**Your task:** Only text is carried over. Reproduce the entries below exactly.

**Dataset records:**
BEGIN
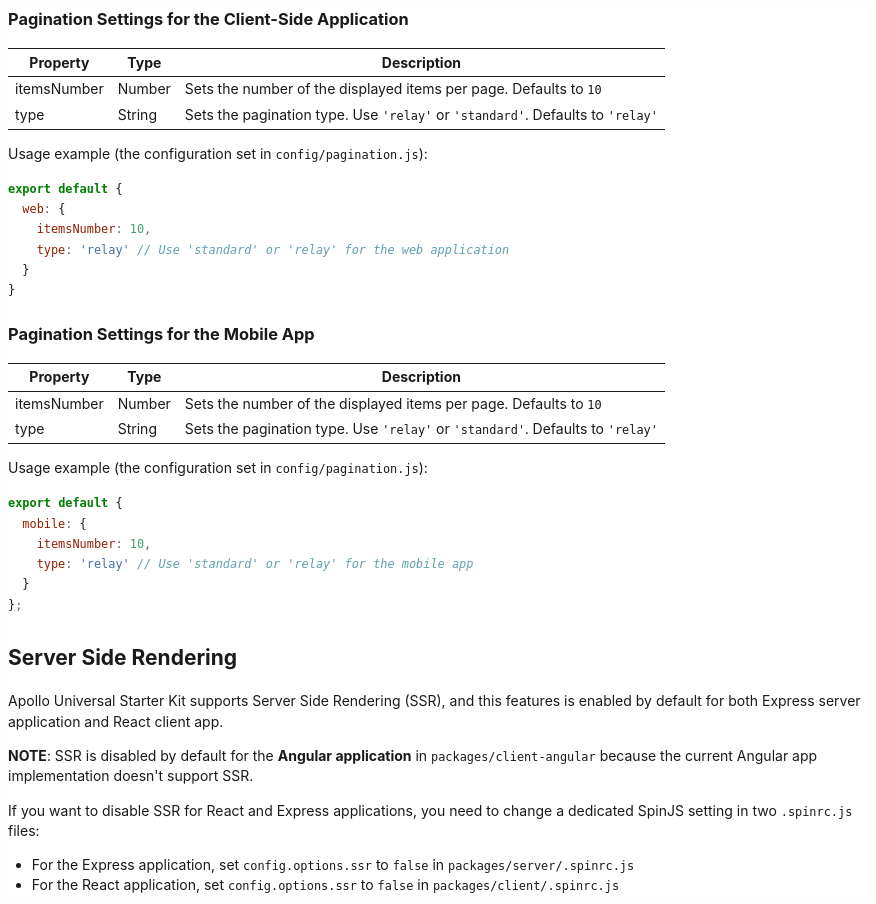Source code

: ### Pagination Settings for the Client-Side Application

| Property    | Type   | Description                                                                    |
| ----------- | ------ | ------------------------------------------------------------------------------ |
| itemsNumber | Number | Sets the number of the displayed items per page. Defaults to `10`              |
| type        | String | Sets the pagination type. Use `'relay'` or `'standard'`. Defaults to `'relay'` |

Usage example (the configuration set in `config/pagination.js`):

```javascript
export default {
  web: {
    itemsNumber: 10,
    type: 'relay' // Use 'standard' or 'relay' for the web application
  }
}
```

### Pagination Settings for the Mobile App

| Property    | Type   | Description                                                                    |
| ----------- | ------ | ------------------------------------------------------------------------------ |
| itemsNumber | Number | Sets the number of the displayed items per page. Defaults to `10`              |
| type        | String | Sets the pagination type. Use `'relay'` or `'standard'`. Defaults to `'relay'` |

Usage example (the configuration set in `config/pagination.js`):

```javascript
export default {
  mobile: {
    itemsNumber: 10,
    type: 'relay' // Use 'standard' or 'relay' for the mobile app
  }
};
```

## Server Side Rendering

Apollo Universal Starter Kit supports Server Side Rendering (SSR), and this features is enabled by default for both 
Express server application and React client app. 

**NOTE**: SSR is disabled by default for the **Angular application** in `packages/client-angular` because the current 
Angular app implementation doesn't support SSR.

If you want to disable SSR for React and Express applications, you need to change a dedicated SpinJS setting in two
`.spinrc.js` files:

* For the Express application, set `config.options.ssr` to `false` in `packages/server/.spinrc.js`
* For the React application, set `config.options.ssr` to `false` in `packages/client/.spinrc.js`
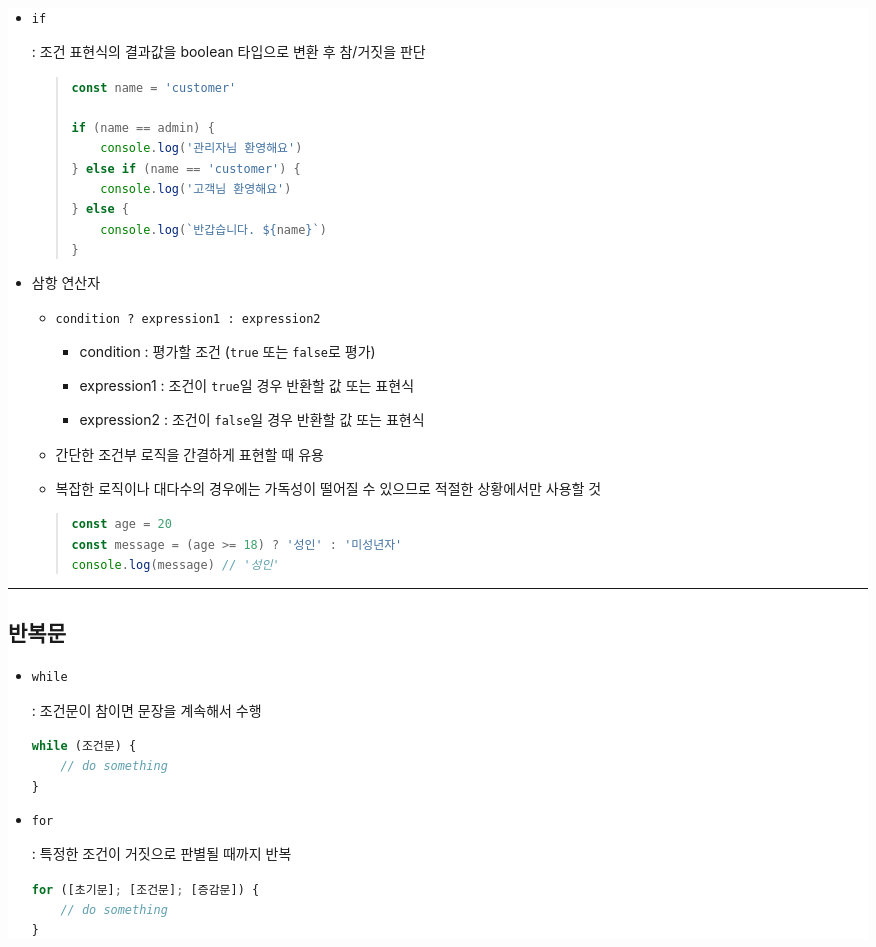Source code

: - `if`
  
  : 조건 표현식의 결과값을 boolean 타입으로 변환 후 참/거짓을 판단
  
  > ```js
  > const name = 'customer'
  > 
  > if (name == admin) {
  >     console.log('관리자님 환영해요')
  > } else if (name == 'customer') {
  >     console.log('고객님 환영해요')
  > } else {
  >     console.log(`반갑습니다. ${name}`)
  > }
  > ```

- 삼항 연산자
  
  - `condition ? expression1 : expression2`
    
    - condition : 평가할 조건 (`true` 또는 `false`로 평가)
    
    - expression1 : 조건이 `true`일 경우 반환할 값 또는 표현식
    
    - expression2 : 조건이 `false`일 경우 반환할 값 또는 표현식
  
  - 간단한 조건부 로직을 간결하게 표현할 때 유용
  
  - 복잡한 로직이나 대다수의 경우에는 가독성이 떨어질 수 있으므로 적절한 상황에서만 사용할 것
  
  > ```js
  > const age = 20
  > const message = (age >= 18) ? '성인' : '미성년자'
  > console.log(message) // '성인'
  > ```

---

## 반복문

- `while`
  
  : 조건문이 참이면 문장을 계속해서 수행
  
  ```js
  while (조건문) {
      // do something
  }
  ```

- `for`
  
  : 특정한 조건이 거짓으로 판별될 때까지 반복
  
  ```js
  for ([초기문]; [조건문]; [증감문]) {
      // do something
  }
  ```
END
**Answer area:**
Source code

: ### Pagination Settings for the Client-Side Application

| Property    | Type   | Description                                                                    |
| ----------- | ------ | ------------------------------------------------------------------------------ |
| itemsNumber | Number | Sets the number of the displayed items per page. Defaults to `10`              |
| type        | String | Sets the pagination type. Use `'relay'` or `'standard'`. Defaults to `'relay'` |

Usage example (the configuration set in `config/pagination.js`):

```javascript
export default {
  web: {
    itemsNumber: 10,
    type: 'relay' // Use 'standard' or 'relay' for the web application
  }
}
```

### Pagination Settings for the Mobile App

| Property    | Type   | Description                                                                    |
| ----------- | ------ | ------------------------------------------------------------------------------ |
| itemsNumber | Number | Sets the number of the displayed items per page. Defaults to `10`              |
| type        | String | Sets the pagination type. Use `'relay'` or `'standard'`. Defaults to `'relay'` |

Usage example (the configuration set in `config/pagination.js`):

```javascript
export default {
  mobile: {
    itemsNumber: 10,
    type: 'relay' // Use 'standard' or 'relay' for the mobile app
  }
};
```

## Server Side Rendering

Apollo Universal Starter Kit supports Server Side Rendering (SSR), and this features is enabled by default for both 
Express server application and React client app. 

**NOTE**: SSR is disabled by default for the **Angular application** in `packages/client-angular` because the current 
Angular app implementation doesn't support SSR.

If you want to disable SSR for React and Express applications, you need to change a dedicated SpinJS setting in two
`.spinrc.js` files:

* For the Express application, set `config.options.ssr` to `false` in `packages/server/.spinrc.js`
* For the React application, set `config.options.ssr` to `false` in `packages/client/.spinrc.js`
Source code

: - `if`
  
  : 조건 표현식의 결과값을 boolean 타입으로 변환 후 참/거짓을 판단
  
  > ```js
  > const name = 'customer'
  > 
  > if (name == admin) {
  >     console.log('관리자님 환영해요')
  > } else if (name == 'customer') {
  >     console.log('고객님 환영해요')
  > } else {
  >     console.log(`반갑습니다. ${name}`)
  > }
  > ```

- 삼항 연산자
  
  - `condition ? expression1 : expression2`
    
    - condition : 평가할 조건 (`true` 또는 `false`로 평가)
    
    - expression1 : 조건이 `true`일 경우 반환할 값 또는 표현식
    
    - expression2 : 조건이 `false`일 경우 반환할 값 또는 표현식
  
  - 간단한 조건부 로직을 간결하게 표현할 때 유용
  
  - 복잡한 로직이나 대다수의 경우에는 가독성이 떨어질 수 있으므로 적절한 상황에서만 사용할 것
  
  > ```js
  > const age = 20
  > const message = (age >= 18) ? '성인' : '미성년자'
  > console.log(message) // '성인'
  > ```

---

## 반복문

- `while`
  
  : 조건문이 참이면 문장을 계속해서 수행
  
  ```js
  while (조건문) {
      // do something
  }
  ```

- `for`
  
  : 특정한 조건이 거짓으로 판별될 때까지 반복
  
  ```js
  for ([초기문]; [조건문]; [증감문]) {
      // do something
  }
  ```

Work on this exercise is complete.